## REQUIRED WORK
Please transcribe exactly, and only, the lines of the data below between the line holding "model was trained" and the line holding "neutral viewers. The", inclusive.

***** DATA SUPPLIED *****

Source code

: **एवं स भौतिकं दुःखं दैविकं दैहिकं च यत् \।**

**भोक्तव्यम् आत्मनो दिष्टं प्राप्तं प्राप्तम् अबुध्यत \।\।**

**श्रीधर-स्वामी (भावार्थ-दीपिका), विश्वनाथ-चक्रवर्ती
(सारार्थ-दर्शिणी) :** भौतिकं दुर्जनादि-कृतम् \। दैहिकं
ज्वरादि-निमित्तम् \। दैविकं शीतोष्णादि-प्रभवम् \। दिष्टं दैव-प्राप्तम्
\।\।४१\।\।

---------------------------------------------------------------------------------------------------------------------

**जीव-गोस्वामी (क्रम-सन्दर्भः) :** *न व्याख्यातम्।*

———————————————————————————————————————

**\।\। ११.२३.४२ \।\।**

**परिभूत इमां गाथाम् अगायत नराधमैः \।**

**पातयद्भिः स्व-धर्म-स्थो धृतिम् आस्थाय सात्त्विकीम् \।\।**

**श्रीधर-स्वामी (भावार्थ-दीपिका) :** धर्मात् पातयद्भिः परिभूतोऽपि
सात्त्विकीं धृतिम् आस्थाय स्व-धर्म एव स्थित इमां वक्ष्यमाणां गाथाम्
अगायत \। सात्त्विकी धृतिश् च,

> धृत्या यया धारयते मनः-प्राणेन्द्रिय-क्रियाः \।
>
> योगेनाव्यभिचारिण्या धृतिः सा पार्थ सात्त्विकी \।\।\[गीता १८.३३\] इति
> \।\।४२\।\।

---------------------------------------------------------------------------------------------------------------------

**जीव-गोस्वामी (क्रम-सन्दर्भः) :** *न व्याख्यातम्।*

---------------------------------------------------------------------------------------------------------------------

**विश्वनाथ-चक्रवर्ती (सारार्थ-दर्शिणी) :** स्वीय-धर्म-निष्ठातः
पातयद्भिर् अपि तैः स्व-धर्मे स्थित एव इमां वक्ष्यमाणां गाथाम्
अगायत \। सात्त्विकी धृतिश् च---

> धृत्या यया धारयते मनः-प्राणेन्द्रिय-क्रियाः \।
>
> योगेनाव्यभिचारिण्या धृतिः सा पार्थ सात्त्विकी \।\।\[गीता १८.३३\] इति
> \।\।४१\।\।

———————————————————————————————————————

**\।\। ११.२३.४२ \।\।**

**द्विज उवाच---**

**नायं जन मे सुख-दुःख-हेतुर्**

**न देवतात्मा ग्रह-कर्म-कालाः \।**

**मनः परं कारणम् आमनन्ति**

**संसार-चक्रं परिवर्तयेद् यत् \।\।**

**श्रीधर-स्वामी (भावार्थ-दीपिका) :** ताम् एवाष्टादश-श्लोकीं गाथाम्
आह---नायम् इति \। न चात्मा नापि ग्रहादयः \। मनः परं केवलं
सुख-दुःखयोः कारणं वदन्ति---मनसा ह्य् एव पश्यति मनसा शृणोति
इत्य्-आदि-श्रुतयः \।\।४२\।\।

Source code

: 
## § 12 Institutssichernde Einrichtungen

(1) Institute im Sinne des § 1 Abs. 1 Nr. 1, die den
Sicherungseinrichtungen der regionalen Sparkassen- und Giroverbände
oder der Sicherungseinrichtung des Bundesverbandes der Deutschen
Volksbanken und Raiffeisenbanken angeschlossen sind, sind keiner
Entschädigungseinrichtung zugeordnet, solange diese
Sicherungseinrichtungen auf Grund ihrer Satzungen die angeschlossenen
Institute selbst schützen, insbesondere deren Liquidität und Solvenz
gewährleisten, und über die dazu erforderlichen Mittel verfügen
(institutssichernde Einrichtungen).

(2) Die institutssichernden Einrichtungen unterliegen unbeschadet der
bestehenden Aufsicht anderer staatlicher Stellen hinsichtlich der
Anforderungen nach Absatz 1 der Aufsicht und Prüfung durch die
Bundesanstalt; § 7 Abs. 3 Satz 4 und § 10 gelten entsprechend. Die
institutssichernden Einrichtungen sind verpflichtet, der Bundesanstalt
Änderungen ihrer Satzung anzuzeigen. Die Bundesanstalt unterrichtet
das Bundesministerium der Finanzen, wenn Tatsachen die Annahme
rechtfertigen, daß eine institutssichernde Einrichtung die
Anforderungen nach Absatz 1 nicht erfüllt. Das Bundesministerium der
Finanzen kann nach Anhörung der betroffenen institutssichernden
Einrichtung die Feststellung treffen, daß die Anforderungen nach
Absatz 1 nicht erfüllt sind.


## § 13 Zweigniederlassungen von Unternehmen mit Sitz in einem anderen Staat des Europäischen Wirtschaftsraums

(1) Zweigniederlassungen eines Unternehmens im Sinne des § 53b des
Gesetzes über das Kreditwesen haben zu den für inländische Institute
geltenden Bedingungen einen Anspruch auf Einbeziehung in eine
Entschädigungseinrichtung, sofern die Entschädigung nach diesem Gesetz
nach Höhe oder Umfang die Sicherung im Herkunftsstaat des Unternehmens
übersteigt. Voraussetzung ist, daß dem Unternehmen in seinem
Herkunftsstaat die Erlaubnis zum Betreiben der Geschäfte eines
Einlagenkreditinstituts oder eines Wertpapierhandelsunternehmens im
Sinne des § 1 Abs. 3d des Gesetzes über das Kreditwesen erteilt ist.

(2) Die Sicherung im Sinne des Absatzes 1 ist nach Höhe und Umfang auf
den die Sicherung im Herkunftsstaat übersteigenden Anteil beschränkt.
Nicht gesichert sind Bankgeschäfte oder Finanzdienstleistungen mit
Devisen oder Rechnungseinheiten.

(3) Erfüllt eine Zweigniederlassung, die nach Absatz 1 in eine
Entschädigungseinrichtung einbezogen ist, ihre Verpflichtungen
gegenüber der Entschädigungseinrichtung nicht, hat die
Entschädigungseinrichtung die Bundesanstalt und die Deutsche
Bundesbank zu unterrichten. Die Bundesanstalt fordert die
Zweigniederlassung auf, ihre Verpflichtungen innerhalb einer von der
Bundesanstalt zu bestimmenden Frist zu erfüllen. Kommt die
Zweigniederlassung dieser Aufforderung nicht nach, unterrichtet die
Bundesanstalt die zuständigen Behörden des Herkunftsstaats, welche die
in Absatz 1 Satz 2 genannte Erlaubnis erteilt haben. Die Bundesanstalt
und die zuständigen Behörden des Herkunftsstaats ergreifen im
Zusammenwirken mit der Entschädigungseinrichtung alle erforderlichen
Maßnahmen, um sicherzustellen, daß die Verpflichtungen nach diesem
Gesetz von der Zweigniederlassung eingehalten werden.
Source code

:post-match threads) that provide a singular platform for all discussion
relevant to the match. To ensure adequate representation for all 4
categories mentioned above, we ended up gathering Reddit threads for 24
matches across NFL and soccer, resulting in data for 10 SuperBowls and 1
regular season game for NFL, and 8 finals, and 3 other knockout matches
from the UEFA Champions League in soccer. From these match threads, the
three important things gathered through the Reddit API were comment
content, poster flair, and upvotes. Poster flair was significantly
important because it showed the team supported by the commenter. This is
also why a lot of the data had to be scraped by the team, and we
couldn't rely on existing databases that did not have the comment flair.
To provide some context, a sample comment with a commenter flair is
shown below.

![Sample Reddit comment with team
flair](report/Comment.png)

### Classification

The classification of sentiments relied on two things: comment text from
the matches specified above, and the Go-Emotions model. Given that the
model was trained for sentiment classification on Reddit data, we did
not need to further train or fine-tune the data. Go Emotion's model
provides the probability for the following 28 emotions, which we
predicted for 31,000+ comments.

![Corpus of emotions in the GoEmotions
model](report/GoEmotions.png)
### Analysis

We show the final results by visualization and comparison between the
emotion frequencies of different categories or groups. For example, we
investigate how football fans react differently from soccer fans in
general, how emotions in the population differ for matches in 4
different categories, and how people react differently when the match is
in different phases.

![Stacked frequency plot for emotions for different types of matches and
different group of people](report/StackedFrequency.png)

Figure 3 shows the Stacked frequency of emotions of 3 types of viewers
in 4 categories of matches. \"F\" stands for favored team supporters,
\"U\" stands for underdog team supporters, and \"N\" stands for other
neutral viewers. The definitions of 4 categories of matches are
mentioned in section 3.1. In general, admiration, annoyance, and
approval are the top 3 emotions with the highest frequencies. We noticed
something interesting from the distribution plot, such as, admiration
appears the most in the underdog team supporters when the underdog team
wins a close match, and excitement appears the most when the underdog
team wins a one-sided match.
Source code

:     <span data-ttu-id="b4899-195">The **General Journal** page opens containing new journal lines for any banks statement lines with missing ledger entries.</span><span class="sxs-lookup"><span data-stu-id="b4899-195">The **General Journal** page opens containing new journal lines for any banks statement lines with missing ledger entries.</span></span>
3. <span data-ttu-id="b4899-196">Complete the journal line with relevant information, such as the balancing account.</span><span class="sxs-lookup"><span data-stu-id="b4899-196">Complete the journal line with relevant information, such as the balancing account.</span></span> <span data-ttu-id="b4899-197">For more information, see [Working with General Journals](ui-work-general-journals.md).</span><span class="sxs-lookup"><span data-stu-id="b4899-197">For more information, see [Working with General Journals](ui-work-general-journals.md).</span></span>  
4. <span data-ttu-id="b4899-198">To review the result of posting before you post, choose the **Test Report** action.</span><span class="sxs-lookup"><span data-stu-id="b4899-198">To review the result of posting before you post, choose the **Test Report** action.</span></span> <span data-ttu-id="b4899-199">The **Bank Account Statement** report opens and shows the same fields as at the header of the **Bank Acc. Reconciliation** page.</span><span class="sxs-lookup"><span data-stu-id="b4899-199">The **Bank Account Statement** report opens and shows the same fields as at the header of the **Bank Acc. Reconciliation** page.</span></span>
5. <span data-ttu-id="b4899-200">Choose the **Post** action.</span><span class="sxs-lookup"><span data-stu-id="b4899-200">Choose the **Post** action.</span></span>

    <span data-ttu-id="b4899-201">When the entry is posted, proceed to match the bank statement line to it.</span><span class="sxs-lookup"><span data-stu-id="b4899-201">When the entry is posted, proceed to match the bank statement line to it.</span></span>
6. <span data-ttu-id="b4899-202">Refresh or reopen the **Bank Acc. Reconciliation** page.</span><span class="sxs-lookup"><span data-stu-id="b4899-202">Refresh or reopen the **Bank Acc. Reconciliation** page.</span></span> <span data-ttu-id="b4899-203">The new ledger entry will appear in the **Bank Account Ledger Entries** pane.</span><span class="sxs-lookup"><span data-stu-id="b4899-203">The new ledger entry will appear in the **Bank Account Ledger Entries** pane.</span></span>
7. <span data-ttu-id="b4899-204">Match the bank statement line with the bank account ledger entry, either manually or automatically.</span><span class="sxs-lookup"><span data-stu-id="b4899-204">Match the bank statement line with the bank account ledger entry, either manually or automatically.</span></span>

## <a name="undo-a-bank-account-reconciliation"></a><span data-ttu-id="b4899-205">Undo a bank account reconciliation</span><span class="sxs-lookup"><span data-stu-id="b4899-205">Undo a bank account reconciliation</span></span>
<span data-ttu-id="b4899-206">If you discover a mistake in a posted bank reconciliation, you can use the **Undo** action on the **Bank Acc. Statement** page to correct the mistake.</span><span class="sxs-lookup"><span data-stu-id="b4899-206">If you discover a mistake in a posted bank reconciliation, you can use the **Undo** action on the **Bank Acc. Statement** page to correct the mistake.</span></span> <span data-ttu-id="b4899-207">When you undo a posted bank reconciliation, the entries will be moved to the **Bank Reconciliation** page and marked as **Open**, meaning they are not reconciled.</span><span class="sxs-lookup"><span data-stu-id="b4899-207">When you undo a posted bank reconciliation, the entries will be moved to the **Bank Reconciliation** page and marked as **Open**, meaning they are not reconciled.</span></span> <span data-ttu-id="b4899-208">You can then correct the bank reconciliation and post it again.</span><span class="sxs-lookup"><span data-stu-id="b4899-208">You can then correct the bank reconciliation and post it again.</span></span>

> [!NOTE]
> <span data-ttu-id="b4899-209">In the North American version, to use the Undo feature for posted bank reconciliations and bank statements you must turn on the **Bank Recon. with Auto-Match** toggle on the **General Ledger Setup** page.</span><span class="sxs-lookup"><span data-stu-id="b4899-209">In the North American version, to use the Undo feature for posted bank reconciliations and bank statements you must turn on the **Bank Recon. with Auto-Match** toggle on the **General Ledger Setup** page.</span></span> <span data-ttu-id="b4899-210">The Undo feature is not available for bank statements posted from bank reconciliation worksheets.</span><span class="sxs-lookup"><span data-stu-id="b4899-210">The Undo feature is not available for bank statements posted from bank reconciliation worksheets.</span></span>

*****

## SOLUTION FOR THIS PROBLEM
model was trained for sentiment classification on Reddit data, we did
not need to further train or fine-tune the data. Go Emotion's model
provides the probability for the following 28 emotions, which we
predicted for 31,000+ comments.

![Corpus of emotions in the GoEmotions
model](report/GoEmotions.png)
### Analysis

We show the final results by visualization and comparison between the
emotion frequencies of different categories or groups. For example, we
investigate how football fans react differently from soccer fans in
general, how emotions in the population differ for matches in 4
different categories, and how people react differently when the match is
in different phases.

![Stacked frequency plot for emotions for different types of matches and
different group of people](report/StackedFrequency.png)

Figure 3 shows the Stacked frequency of emotions of 3 types of viewers
in 4 categories of matches. \"F\" stands for favored team supporters,
\"U\" stands for underdog team supporters, and \"N\" stands for other
neutral viewers. The definitions of 4 categories of matches are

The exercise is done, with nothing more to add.